The component in question needs to process a very large list (roughly 2900 items) by computing an SQL transaction for each item and then running that against a database. The amount of processing here is time-prohibitive if it needs to be done serially (each item in the list takes about 50-100ms to process and then run the SQL transaction, so the full list takes almost 5 minutes if run one-by-one), but there are a handful of computations that can be shared across all the items, so my current code is using Stream.chunk_every/1
and Task.async_stream/3
to run the initialization in a number of parallel chunks equal to the number of online schedulers like so:
items
|> Stream.chunk_every(div(length(items), System.schedulers_online()) + 1)

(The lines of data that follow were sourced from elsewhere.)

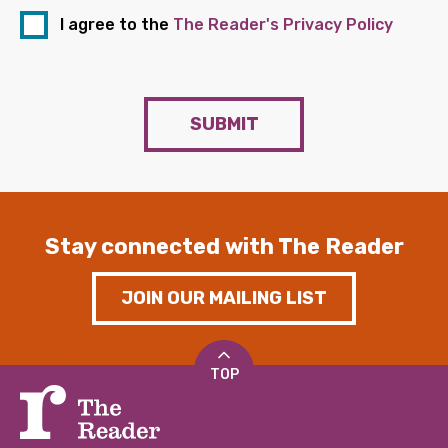
I agree to the
The Reader's Privacy Policy
SUBMIT
Stay connected with The Reader
JOIN OUR MAILING LIST
TOP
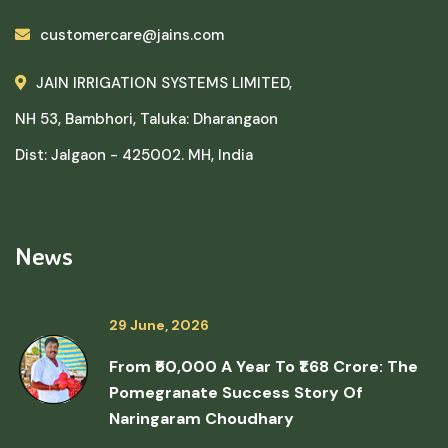
customercare@jains.com
JAIN IRRIGATION SYSTEMS LIMITED,
NH 53, Bambhori, Taluka: Dharangaon
Dist: Jalgaon - 425002. MH, India
News
29 June, 2026
From ₹50,000 A Year To ₹1.68 Crore: The
Pomegranate Success Story Of
Naringaram Choudhary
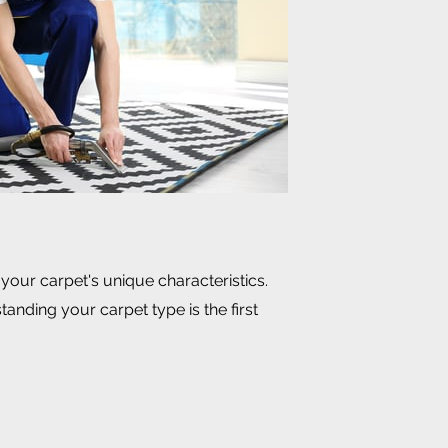
 your carpet's unique characteristics.
anding your carpet type is the first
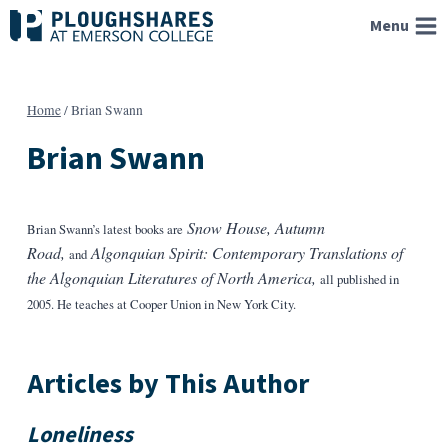
Skip
Menu
to
content
Home
/
Brian Swann
Brian Swann
Snow House, Autumn
Brian Swann’s latest books are
Road,
Algonquian Spirit: Contemporary Translations of
and
the Algonquian Literatures of North America,
all published in
2005. He teaches at Cooper Union in New York City.
Articles by This Author
Loneliness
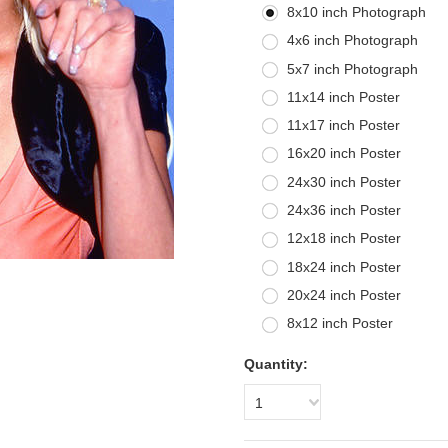
8x10 inch Photograph
4x6 inch Photograph
5x7 inch Photograph
11x14 inch Poster
11x17 inch Poster
16x20 inch Poster
24x30 inch Poster
24x36 inch Poster
12x18 inch Poster
18x24 inch Poster
20x24 inch Poster
8x12 inch Poster
Quantity:
1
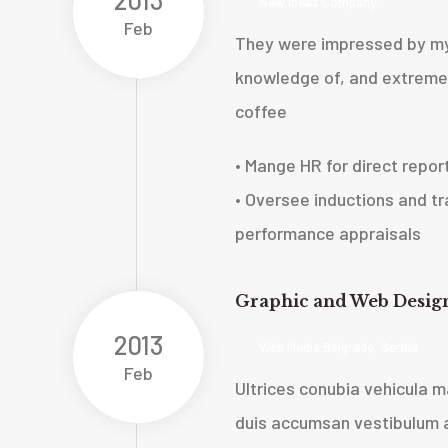
New Ideas Company
Feb
They were impressed by my
knowledge of, and extreme 
coffee
• Mange HR for direct repor
• Oversee inductions and tra
performance appraisals
Graphic and Web Desig
2013
Web Media Belgrade, Serbia
Feb
Ultrices conubia vehicula
duis accumsan vestibulum a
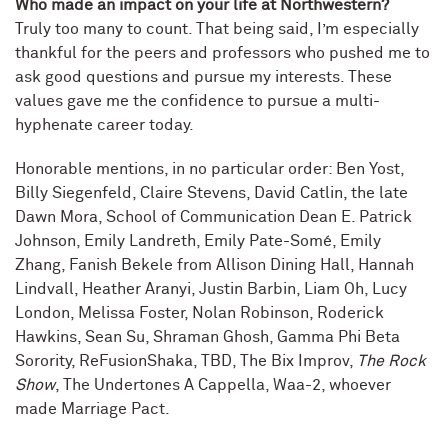
Who made an impact on your life at Northwestern?
Truly too many to count. That being said, I’m especially
thankful for the peers and professors who pushed me to
ask good questions and pursue my interests. These
values gave me the confidence to pursue a multi-
hyphenate career today.
Honorable mentions, in no particular order: Ben Yost,
Billy Siegenfeld, Claire Stevens, David Catlin, the late
Dawn Mora, School of Communication Dean E. Patrick
Johnson, Emily Landreth, Emily Pate-Somé, Emily
Zhang, Fanish Bekele from Allison Dining Hall, Hannah
Lindvall, Heather Aranyi, Justin Barbin, Liam Oh, Lucy
London, Melissa Foster, Nolan Robinson, Roderick
Hawkins, Sean Su, Shraman Ghosh, Gamma Phi Beta
Sorority, ReFusionShaka, TBD, The Bix Improv,
The Rock
Show
, The Undertones A Cappella, Waa-2, whoever
made Marriage Pact.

|> Task.async_stream(&process_chunk/1, ordered: false)
|> Enum.to_list()
This is working in terms of actually processing things correctly and making the initialization fast enough to be useful, but causing a completely different issue in that it’s blocking scheduling of other processes for a long time, which is causing the bot itself to fail initialization because it can’t finish starting up before this starts running.
The question
My first instinct here based on experience elsewhere is to have the process_chunk/1
function voluntarily yield scheduling priority (I suppose this translates to voluntarily moving to the end of the run-queue for the scheduler in BEAM terms) before it processes each individual item. Right now, I’m doing this by running :timer.sleep(1)
at the beginning of each iteration within process_chunk/1
, which seems to be working to ensure that other things can run but feels like a bit of a hack TBH and also adds to the overall initialization time for this component (it’s only ~91ms of extra time on my development box, but translates to ~734ms on the production system it will be running on due to a much lower scheduler count).
Is there some more efficient way to voluntarily yield scheduling priority in Elixir or Erlang? Or is there perhaps some other approach I could take here that still lets other things run without significantly impacting the initialization times for the component in question?